STUDY MATERIAL START
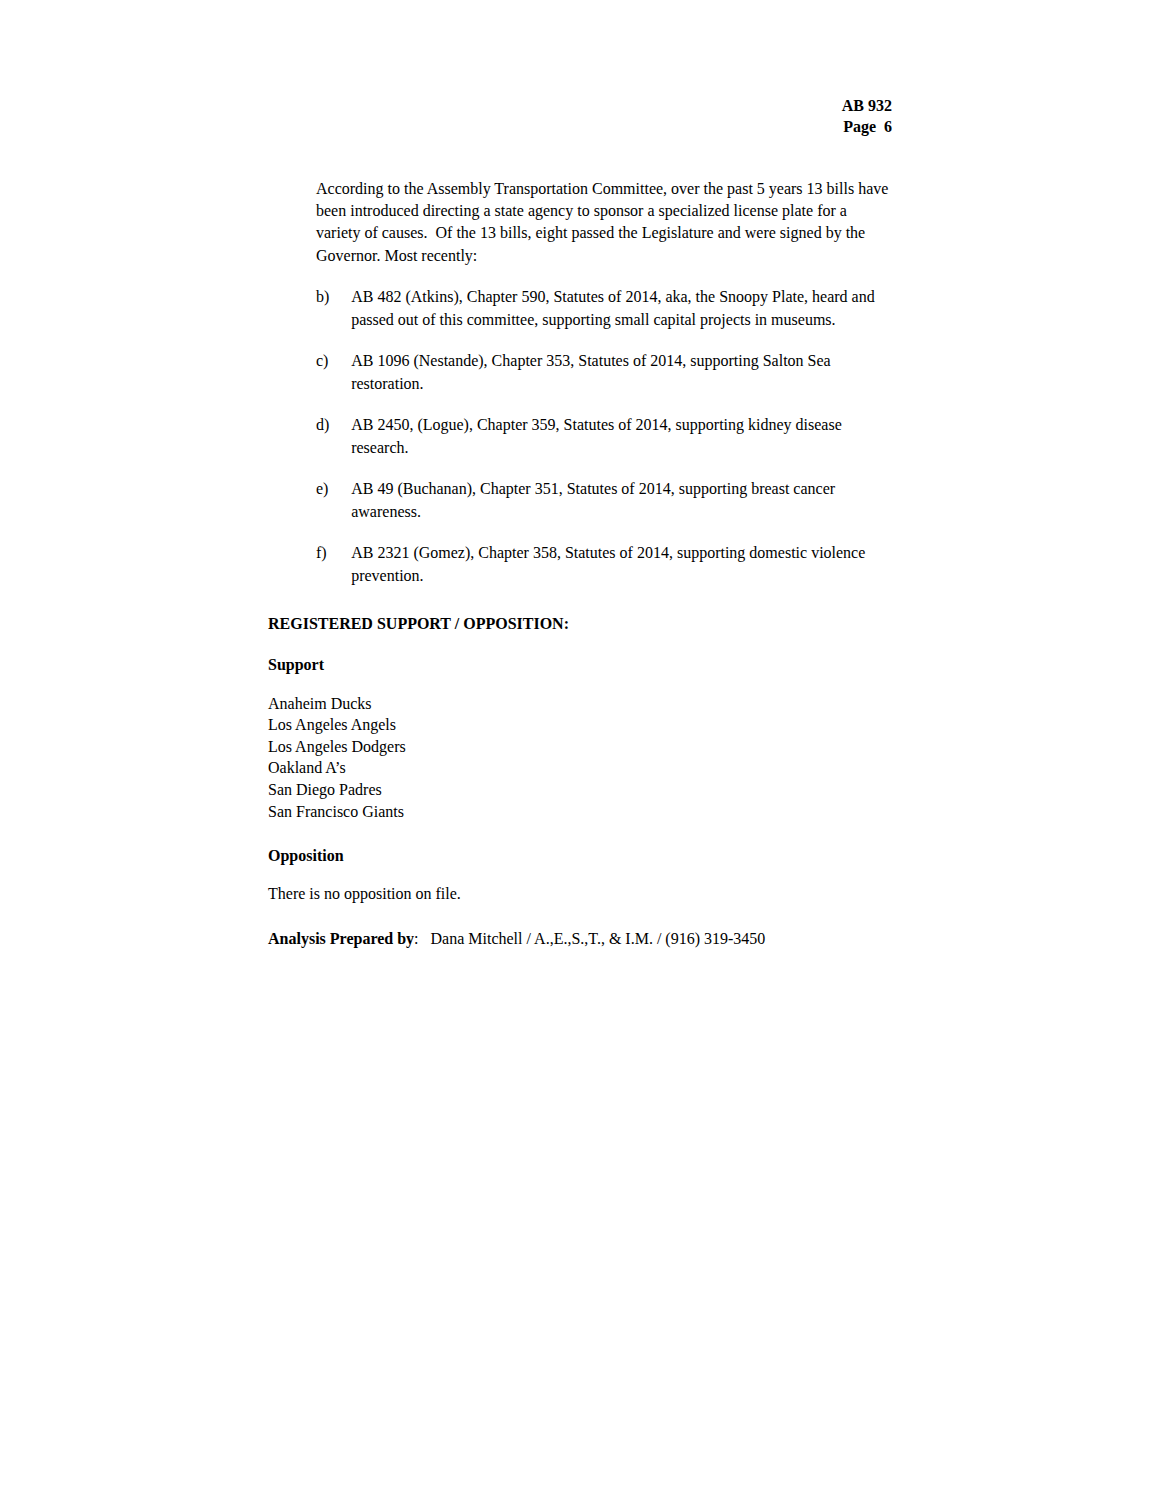AB 932 Page 6
According to the Assembly Transportation Committee, over the past 5 years 13 bills have been introduced directing a state agency to sponsor a specialized license plate for a variety of causes. Of the 13 bills, eight passed the Legislature and were signed by the Governor. Most recently:
b) AB 482 (Atkins), Chapter 590, Statutes of 2014, aka, the Snoopy Plate, heard and passed out of this committee, supporting small capital projects in museums.
c) AB 1096 (Nestande), Chapter 353, Statutes of 2014, supporting Salton Sea restoration.
d) AB 2450, (Logue), Chapter 359, Statutes of 2014, supporting kidney disease research.
e) AB 49 (Buchanan), Chapter 351, Statutes of 2014, supporting breast cancer awareness.
f) AB 2321 (Gomez), Chapter 358, Statutes of 2014, supporting domestic violence prevention.
REGISTERED SUPPORT / OPPOSITION:
Support
Anaheim Ducks
Los Angeles Angels
Los Angeles Dodgers
Oakland A’s
San Diego Padres
San Francisco Giants
Opposition
There is no opposition on file.
Analysis Prepared by: Dana Mitchell / A.,E.,S.,T., & I.M. / (916) 319-3450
STUDY MATERIAL END
§ **REQUIRED WORK**
If a record holds a picture, leave that picture out; retype everything else exactly.

§ **OUTPUT OF THE TASK**
AB 932 Page 6
According to the Assembly Transportation Committee, over the past 5 years 13 bills have been introduced directing a state agency to sponsor a specialized license plate for a variety of causes. Of the 13 bills, eight passed the Legislature and were signed by the Governor. Most recently:
b) AB 482 (Atkins), Chapter 590, Statutes of 2014, aka, the Snoopy Plate, heard and passed out of this committee, supporting small capital projects in museums.
c) AB 1096 (Nestande), Chapter 353, Statutes of 2014, supporting Salton Sea restoration.
d) AB 2450, (Logue), Chapter 359, Statutes of 2014, supporting kidney disease research.
e) AB 49 (Buchanan), Chapter 351, Statutes of 2014, supporting breast cancer awareness.
f) AB 2321 (Gomez), Chapter 358, Statutes of 2014, supporting domestic violence prevention.
REGISTERED SUPPORT / OPPOSITION:
Support
Anaheim Ducks
Los Angeles Angels
Los Angeles Dodgers
Oakland A’s
San Diego Padres
San Francisco Giants
Opposition
There is no opposition on file.
Analysis Prepared by: Dana Mitchell / A.,E.,S.,T., & I.M. / (916) 319-3450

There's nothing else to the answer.